Смириться? Разве к этому призывает меня «чудо»? Разве я должна расстаться с надеждой?
– Энни мне позвонила, спасибо тебе, – говорю я, моргая, чтобы не заплакать. – Письма не от нее. Она о них даже не знала. Тоже думает, что они от Кристен.
Кейт роняет голову и трет пальцами виски:
– Рик, послушай меня: Энни в отчаянии и не остановится ни перед чем. Чтобы заставить тебя измениться, она готова даже писать тебе письма от имени сестры.
– Энни лгать не станет.
– Станет, если верит, что таким образом помогает тебе. – Кейт покусывает губу. Ей явно хочется сказать что-то еще. – Энни думает, ты к ней не прислушаешься, если будешь знать, что она – это она.
Ночью я сижу в постели перед включенным ноутбуком и прокручиваю в памяти разговор с Кейт. Неужели она права? Неужели Энни действительно думает, что значит для меня меньше, чем Кристен? Когда мы говорили по телефону, дочка ведь, кажется, не сказала прямым текстом: «Письма прислала не я».
Открыв последнее сообщение от «чуда», нажимаю «ответить». На этот раз я пишу так, будто чувства в чистом виде струятся прямо с кончиков моих пальцев. Если Кейт права и за «чудо» выдает себя Энни, она прочтет эти слова. Мои звонки она заблокировала, но я все равно хочу выразить свою любовь к ней, убедить ее в том, что она значит для меня ничуть не меньше Кристен.
Приписав в конце: «Люблю тебя, как киска сливок миску. Все, что бы я ни делала, я делаю для тебя», отправляю сообщение и собираюсь закрыть почтовый ящик, но вдруг вижу новое письмо от Тома Барретта. Да! Я радуюсь, как голодная нищенка, которая нашла корку хлеба. Это, может, и не самая сытная пища, но, если не считать анонимных сообщений, переписка с профессором – моя единственная связь с дочерью.
Привет, Эрика!
У меня небогатый опыт общения с девятнадцатилетними девушками, поэтому хочу попросить у Вас совета.

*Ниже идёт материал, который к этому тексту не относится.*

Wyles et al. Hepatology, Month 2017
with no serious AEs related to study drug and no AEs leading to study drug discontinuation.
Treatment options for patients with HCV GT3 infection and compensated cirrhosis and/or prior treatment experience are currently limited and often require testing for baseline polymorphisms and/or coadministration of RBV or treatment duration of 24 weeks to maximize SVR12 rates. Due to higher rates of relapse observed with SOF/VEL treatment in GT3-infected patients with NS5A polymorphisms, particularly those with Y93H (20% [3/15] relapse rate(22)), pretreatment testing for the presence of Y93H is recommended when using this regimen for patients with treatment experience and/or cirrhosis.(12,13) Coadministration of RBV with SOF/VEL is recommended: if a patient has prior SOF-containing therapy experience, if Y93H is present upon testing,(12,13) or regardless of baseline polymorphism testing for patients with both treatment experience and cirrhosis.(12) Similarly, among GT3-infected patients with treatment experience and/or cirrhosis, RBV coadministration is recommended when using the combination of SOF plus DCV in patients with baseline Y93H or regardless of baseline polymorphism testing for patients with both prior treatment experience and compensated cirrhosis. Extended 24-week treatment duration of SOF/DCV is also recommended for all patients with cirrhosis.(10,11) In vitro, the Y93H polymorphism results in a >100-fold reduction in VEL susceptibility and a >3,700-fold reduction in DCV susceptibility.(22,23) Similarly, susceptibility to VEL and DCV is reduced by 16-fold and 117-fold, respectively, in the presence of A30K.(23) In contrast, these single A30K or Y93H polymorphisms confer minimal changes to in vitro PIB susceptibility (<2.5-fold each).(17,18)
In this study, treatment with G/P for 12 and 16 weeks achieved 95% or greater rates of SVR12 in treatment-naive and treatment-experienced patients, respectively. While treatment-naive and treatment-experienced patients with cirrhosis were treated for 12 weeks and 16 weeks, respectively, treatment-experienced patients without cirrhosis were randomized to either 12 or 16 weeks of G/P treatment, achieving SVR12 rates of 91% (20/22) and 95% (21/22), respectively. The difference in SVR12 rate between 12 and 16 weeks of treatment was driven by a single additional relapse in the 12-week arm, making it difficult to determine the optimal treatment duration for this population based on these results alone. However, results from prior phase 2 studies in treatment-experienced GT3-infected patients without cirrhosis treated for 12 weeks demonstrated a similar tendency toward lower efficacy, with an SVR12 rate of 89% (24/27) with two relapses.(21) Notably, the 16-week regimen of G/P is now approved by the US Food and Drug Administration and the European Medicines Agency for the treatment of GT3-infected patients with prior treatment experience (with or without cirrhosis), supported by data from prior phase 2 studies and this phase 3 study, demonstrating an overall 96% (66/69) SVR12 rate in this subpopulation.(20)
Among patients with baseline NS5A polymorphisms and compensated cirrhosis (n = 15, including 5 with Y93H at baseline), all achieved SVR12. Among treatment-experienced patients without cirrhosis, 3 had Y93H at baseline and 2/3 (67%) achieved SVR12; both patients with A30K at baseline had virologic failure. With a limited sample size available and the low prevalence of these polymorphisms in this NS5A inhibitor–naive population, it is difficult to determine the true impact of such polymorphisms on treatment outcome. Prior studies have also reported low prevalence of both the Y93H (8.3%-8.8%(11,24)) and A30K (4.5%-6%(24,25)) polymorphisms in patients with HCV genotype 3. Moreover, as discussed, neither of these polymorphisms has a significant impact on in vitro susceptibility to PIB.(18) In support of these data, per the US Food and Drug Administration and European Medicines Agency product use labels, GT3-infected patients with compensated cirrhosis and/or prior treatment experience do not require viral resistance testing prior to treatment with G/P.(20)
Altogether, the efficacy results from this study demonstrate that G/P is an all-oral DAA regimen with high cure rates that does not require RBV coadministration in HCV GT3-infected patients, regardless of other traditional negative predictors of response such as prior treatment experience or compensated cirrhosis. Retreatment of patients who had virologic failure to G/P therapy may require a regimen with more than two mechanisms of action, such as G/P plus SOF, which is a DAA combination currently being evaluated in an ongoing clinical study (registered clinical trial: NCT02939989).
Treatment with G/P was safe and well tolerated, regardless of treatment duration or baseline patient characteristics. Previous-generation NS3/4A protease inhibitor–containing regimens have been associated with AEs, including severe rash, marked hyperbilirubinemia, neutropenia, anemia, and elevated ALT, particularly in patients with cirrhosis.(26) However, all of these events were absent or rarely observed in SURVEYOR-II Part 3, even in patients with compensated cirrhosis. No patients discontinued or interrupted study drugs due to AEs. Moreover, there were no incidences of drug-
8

Мне кажется, я вчера обидел Вашу дочь.
Она затеяла приготовление ужина. Видимо, хотела сделать сюрприз. А я все испортил: вошел в квартиру, увидел дым и чересчур резко отреагировал. Потом выяснилось, что ничего страшного не произошло: Энни оставила сковородку на плите, а сама отлучилась в гостиную, чтобы поговорить с Олив. Заметив дым, я вообразил, будто в доме пожар и моей дочке угрожает опасность. Боюсь, я накричал на Энни. Слишком строго отчитал ее за то, что она отошла от зажженной плиты. Когда у нее на глазах заблестели слезы, мне самому стало страшно. Она принялась оттирать сковородку и обожгла руку.
Сам ужин прошел кошмарно. Мы молча хлебали консервированный суп. Теперь меня мучает совесть. Так мучает, что я проснулся в четыре утра, сделал себе кофе и вот сижу на террасе. Справа собор Парижской Богоматери, а слева, вдали, можно разглядеть шпиль Эйфелевой башни. Впереди, за несколькими рядами старых магазинов и жилых домов, течет Сена. В любое другое утро я наслаждался бы покоем, уединением и этим роскошным видом. Но сегодня чувствую себя отвратительно.
Не могли бы Вы мне что-нибудь посоветовать? Как лучше поступить? Извиниться? Или не возвращаться к этому неприятному эпизоду? Боже мой, до чего неловко! Обещаю: в следующий раз буду думать, прежде чем реагировать.